Comparison of TE:KRAB-ZNF in human and NHPs.

(A) Workflow for selecting TE:KRAB-ZNF comparing between species. First, there were 178 TEs and 836 KRAB-ZNFs detected in all four species. Second, the leave-one-out test in the human sample was performed for a fair comparison since humans had four repeats and NHPs only had three. (adjusted p < 0.01 and absolute coefficient > 0.4) (B) Number of positive and negative correlations in human and NHPs. Red brackets indicated the change of correlation between two species. For example, there are 276 human positive correlations which are negatively correlated in bonobos (suffix n: negative, p: positive; hs: Homo sapiens, pt: Pan troglodytes, pp: Pan paniscus, mm: Macaca mulatta). (C) 276 TE:KRAB-ZNF network that were all positive correlations in humans but negatively correlated in bonobos. This network demonstrates two hubs, ZNF528 and ZNF112, connecting to multiple TE subfamilies. Node size of TEs refers to the relative abundance of connections to the hubs. Details of this network can be found in Figure S9. (D) ZNF528 protein sequence difference in zinc finger domain (ZF) comparing humans with bonobos. Comparing humans and bonobos at the −1 finger position, humans have Glutamine (Q) while bonobos have Histidine (H). The lower part of the illustration indicates that the zinc finger domain binds to the DNA sequence using the −1, 3, and 6 finger positions. (E) Number of different TE subfamily nodes which form evolutionary old and young correlations in (C) network comparing humans to bonobos. (F) Distribution counts of human-specific correlations categorized based on TE subfamilies showing only young links. N-Y: negative and young correlations; P-Y: positive and young correlations.

Datasets

Expression of TEs and KRAB-ZNF genes in Mayo Data.

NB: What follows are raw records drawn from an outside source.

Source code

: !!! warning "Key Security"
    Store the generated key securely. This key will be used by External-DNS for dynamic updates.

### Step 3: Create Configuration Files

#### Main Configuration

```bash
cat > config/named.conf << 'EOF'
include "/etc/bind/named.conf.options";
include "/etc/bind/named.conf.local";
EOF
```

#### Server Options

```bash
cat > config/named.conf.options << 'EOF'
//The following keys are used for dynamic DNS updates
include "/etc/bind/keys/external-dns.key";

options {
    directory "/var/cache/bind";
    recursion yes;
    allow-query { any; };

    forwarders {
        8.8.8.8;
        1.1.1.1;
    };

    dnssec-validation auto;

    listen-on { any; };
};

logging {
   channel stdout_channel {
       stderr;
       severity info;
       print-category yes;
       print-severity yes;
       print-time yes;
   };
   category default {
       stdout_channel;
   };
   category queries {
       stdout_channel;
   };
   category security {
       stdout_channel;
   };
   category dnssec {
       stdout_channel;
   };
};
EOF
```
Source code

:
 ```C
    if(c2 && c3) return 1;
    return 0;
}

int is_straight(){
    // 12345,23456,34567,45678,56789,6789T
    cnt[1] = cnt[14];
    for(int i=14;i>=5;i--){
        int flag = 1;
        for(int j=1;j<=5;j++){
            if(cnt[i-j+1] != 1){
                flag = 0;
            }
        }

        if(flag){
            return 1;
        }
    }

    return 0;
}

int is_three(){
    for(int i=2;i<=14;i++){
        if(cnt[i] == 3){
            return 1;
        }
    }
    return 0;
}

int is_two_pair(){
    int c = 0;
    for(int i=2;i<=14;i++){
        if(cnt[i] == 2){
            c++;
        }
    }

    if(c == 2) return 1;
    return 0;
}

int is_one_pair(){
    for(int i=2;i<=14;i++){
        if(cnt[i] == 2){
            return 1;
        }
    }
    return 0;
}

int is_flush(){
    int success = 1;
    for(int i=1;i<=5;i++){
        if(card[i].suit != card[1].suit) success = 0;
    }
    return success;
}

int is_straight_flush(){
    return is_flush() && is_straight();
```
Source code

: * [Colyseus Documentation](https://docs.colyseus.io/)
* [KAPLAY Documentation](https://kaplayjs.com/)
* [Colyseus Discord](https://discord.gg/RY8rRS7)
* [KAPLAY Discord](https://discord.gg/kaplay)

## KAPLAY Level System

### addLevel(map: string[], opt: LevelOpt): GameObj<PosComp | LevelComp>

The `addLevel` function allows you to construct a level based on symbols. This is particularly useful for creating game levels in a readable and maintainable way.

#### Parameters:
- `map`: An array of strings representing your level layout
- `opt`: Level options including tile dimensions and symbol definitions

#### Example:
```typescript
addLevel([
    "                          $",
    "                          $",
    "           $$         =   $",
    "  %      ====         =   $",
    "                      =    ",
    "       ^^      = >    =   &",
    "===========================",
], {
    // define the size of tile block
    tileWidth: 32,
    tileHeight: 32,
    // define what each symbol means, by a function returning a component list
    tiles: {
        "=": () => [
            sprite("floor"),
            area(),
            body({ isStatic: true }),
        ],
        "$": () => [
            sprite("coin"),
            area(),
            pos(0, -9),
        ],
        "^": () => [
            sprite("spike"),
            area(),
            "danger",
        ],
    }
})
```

(A) Variations in the expression of KRAB-ZNF genes and TEs using t-SNE analysis. cbe: cerebellum; tcx: temporal cortex. (B) Distributions of the expression of evolutionary old and youngKRAB-ZNF genes and TEs expression. (C) and (D) Differentially expressed KRAB-ZNF genes and TEs (absolute log2FoldChange > 0.5, p < 0.05) in temporal cortex (tcx) and cerebellum (cbe). The expression of KRAB-ZNF genes and TEs in cerebellum shared the same log expression scale.

TE:KRAB-ZNF analysis in Mayo Data.

(A) Overlaps of TE:KRAB-ZNF between control and AD condition in temporal cortex and cerebellum (denoted as cbe_control, tcx_control, cbe_AD and tcx_AD). (B) 21 human-control-specific TE:KRAB-ZNFs were selected from the intersection of human-specific TE:KRAB-ZNFs from Primate Brain Data (not detected in the other NHPs) and control-specific TE:KRAB-ZNFs from Mayo Data in temporal cortex (not detected in AD samples). (C) Distribution of TE families counts involve 21 control-specific TE:KRAB-ZNF in the temporal cortex. (D) Comparison of the expression and correlation results of AluYc:ZNF182 and L1MA6:ZNF211 in the temporal cortex. (E) and (F) are the bipartite network of 21 TE:KRAB-ZNF in the temporal cortex. (E) Coloring TE nodes in green and KRAB-ZNF nodes in violet. Evolutionary young links are in orange and evolutionary old links are in blue. Orange border specified that this TE or KRAB-ZNF evolved recently. (F) There are two modules in the network colored in pink and gray based on their bipartite modularity. Brown links indicate negative correlations and green links are positive correlations.